══ Provided data ══

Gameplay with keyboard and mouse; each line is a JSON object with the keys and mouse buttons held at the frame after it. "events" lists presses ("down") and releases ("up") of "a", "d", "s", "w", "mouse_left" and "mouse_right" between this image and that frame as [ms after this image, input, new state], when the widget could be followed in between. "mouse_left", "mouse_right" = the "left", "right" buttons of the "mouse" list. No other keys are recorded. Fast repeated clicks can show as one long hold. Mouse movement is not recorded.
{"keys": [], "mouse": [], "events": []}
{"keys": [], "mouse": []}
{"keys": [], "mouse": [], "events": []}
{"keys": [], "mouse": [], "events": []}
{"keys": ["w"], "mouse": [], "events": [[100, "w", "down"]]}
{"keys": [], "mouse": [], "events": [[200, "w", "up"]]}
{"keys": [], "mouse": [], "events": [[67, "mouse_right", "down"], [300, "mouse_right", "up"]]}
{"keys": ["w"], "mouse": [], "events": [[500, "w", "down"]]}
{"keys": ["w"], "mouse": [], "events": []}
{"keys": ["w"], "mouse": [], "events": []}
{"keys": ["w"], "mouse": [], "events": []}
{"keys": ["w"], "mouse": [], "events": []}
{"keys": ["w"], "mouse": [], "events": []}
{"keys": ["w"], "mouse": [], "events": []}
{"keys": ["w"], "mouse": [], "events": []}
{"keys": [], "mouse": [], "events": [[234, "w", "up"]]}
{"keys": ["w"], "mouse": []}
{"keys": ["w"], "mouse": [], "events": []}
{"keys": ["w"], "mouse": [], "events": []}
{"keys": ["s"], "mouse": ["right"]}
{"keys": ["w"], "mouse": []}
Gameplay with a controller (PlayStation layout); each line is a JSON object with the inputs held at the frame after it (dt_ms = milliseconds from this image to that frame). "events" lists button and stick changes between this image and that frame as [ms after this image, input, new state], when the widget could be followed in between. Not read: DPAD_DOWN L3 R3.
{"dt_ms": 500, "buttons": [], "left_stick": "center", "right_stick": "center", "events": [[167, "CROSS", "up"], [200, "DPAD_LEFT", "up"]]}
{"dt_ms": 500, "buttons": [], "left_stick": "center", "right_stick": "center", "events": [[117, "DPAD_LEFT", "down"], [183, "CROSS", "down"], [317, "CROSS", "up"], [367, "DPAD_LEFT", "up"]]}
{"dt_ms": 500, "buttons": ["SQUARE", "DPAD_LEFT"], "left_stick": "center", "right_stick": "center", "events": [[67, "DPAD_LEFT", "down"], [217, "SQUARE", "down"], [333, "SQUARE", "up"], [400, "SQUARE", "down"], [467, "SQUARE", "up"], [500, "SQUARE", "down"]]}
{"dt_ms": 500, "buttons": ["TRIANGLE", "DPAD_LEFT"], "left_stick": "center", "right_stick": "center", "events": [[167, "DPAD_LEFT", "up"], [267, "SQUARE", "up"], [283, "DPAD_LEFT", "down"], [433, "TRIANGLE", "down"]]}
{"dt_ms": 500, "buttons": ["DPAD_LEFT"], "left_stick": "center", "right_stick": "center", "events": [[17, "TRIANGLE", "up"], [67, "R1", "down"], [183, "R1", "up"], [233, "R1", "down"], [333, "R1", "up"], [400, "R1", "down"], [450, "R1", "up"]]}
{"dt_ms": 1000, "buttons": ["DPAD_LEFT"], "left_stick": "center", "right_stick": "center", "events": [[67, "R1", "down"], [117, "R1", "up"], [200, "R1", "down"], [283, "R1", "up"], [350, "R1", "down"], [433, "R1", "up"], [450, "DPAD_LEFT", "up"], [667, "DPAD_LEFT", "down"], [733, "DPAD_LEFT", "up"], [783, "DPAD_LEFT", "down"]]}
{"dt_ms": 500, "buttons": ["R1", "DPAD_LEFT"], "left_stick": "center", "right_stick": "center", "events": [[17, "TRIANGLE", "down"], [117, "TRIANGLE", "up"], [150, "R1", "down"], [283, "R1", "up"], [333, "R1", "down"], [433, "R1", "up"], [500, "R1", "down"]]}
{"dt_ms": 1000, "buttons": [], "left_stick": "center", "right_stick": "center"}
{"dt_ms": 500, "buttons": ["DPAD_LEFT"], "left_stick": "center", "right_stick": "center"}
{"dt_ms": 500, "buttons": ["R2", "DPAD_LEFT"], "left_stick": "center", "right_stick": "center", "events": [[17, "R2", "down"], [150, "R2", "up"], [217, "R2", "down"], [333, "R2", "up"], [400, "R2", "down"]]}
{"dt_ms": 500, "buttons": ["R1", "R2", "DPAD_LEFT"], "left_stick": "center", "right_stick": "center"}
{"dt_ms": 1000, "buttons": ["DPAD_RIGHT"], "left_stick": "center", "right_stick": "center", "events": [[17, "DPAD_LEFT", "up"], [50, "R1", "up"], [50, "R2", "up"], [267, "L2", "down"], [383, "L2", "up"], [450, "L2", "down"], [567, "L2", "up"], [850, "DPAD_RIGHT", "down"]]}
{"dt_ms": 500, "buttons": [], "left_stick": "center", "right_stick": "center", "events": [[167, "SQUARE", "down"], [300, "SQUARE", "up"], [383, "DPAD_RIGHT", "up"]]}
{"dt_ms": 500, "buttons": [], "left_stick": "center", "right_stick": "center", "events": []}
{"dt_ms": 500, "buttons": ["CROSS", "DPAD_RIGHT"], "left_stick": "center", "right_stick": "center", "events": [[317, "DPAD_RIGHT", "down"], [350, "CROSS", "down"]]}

═══

Task requirements: After reading the lines above, reproduce them all exactly.

Answer section:
Gameplay with keyboard and mouse; each line is a JSON object with the keys and mouse buttons held at the frame after it. "events" lists presses ("down") and releases ("up") of "a", "d", "s", "w", "mouse_left" and "mouse_right" between this image and that frame as [ms after this image, input, new state], when the widget could be followed in between. "mouse_left", "mouse_right" = the "left", "right" buttons of the "mouse" list. No other keys are recorded. Fast repeated clicks can show as one long hold. Mouse movement is not recorded.
{"keys": [], "mouse": [], "events": []}
{"keys": [], "mouse": []}
{"keys": [], "mouse": [], "events": []}
{"keys": [], "mouse": [], "events": []}
{"keys": ["w"], "mouse": [], "events": [[100, "w", "down"]]}
{"keys": [], "mouse": [], "events": [[200, "w", "up"]]}
{"keys": [], "mouse": [], "events": [[67, "mouse_right", "down"], [300, "mouse_right", "up"]]}
{"keys": ["w"], "mouse": [], "events": [[500, "w", "down"]]}
{"keys": ["w"], "mouse": [], "events": []}
{"keys": ["w"], "mouse": [], "events": []}
{"keys": ["w"], "mouse": [], "events": []}
{"keys": ["w"], "mouse": [], "events": []}
{"keys": ["w"], "mouse": [], "events": []}
{"keys": ["w"], "mouse": [], "events": []}
{"keys": ["w"], "mouse": [], "events": []}
{"keys": [], "mouse": [], "events": [[234, "w", "up"]]}
{"keys": ["w"], "mouse": []}
{"keys": ["w"], "mouse": [], "events": []}
{"keys": ["w"], "mouse": [], "events": []}
{"keys": ["s"], "mouse": ["right"]}
{"keys": ["w"], "mouse": []}
Gameplay with a controller (PlayStation layout); each line is a JSON object with the inputs held at the frame after it (dt_ms = milliseconds from this image to that frame). "events" lists button and stick changes between this image and that frame as [ms after this image, input, new state], when the widget could be followed in between. Not read: DPAD_DOWN L3 R3.
{"dt_ms": 500, "buttons": [], "left_stick": "center", "right_stick": "center", "events": [[167, "CROSS", "up"], [200, "DPAD_LEFT", "up"]]}
{"dt_ms": 500, "buttons": [], "left_stick": "center", "right_stick": "center", "events": [[117, "DPAD_LEFT", "down"], [183, "CROSS", "down"], [317, "CROSS", "up"], [367, "DPAD_LEFT", "up"]]}
{"dt_ms": 500, "buttons": ["SQUARE", "DPAD_LEFT"], "left_stick": "center", "right_stick": "center", "events": [[67, "DPAD_LEFT", "down"], [217, "SQUARE", "down"], [333, "SQUARE", "up"], [400, "SQUARE", "down"], [467, "SQUARE", "up"], [500, "SQUARE", "down"]]}
{"dt_ms": 500, "buttons": ["TRIANGLE", "DPAD_LEFT"], "left_stick": "center", "right_stick": "center", "events": [[167, "DPAD_LEFT", "up"], [267, "SQUARE", "up"], [283, "DPAD_LEFT", "down"], [433, "TRIANGLE", "down"]]}
{"dt_ms": 500, "buttons": ["DPAD_LEFT"], "left_stick": "center", "right_stick": "center", "events": [[17, "TRIANGLE", "up"], [67, "R1", "down"], [183, "R1", "up"], [233, "R1", "down"], [333, "R1", "up"], [400, "R1", "down"], [450, "R1", "up"]]}
{"dt_ms": 1000, "buttons": ["DPAD_LEFT"], "left_stick": "center", "right_stick": "center", "events": [[67, "R1", "down"], [117, "R1", "up"], [200, "R1", "down"], [283, "R1", "up"], [350, "R1", "down"], [433, "R1", "up"], [450, "DPAD_LEFT", "up"], [667, "DPAD_LEFT", "down"], [733, "DPAD_LEFT", "up"], [783, "DPAD_LEFT", "down"]]}
{"dt_ms": 500, "buttons": ["R1", "DPAD_LEFT"], "left_stick": "center", "right_stick": "center", "events": [[17, "TRIANGLE", "down"], [117, "TRIANGLE", "up"], [150, "R1", "down"], [283, "R1", "up"], [333, "R1", "down"], [433, "R1", "up"], [500, "R1", "down"]]}
{"dt_ms": 1000, "buttons": [], "left_stick": "center", "right_stick": "center"}
{"dt_ms": 500, "buttons": ["DPAD_LEFT"], "left_stick": "center", "right_stick": "center"}
{"dt_ms": 500, "buttons": ["R2", "DPAD_LEFT"], "left_stick": "center", "right_stick": "center", "events": [[17, "R2", "down"], [150, "R2", "up"], [217, "R2", "down"], [333, "R2", "up"], [400, "R2", "down"]]}
{"dt_ms": 500, "buttons": ["R1", "R2", "DPAD_LEFT"], "left_stick": "center", "right_stick": "center"}
{"dt_ms": 1000, "buttons": ["DPAD_RIGHT"], "left_stick": "center", "right_stick": "center", "events": [[17, "DPAD_LEFT", "up"], [50, "R1", "up"], [50, "R2", "up"], [267, "L2", "down"], [383, "L2", "up"], [450, "L2", "down"], [567, "L2", "up"], [850, "DPAD_RIGHT", "down"]]}
{"dt_ms": 500, "buttons": [], "left_stick": "center", "right_stick": "center", "events": [[167, "SQUARE", "down"], [300, "SQUARE", "up"], [383, "DPAD_RIGHT", "up"]]}
{"dt_ms": 500, "buttons": [], "left_stick": "center", "right_stick": "center", "events": []}
{"dt_ms": 500, "buttons": ["CROSS", "DPAD_RIGHT"], "left_stick": "center", "right_stick": "center", "events": [[317, "DPAD_RIGHT", "down"], [350, "CROSS", "down"]]}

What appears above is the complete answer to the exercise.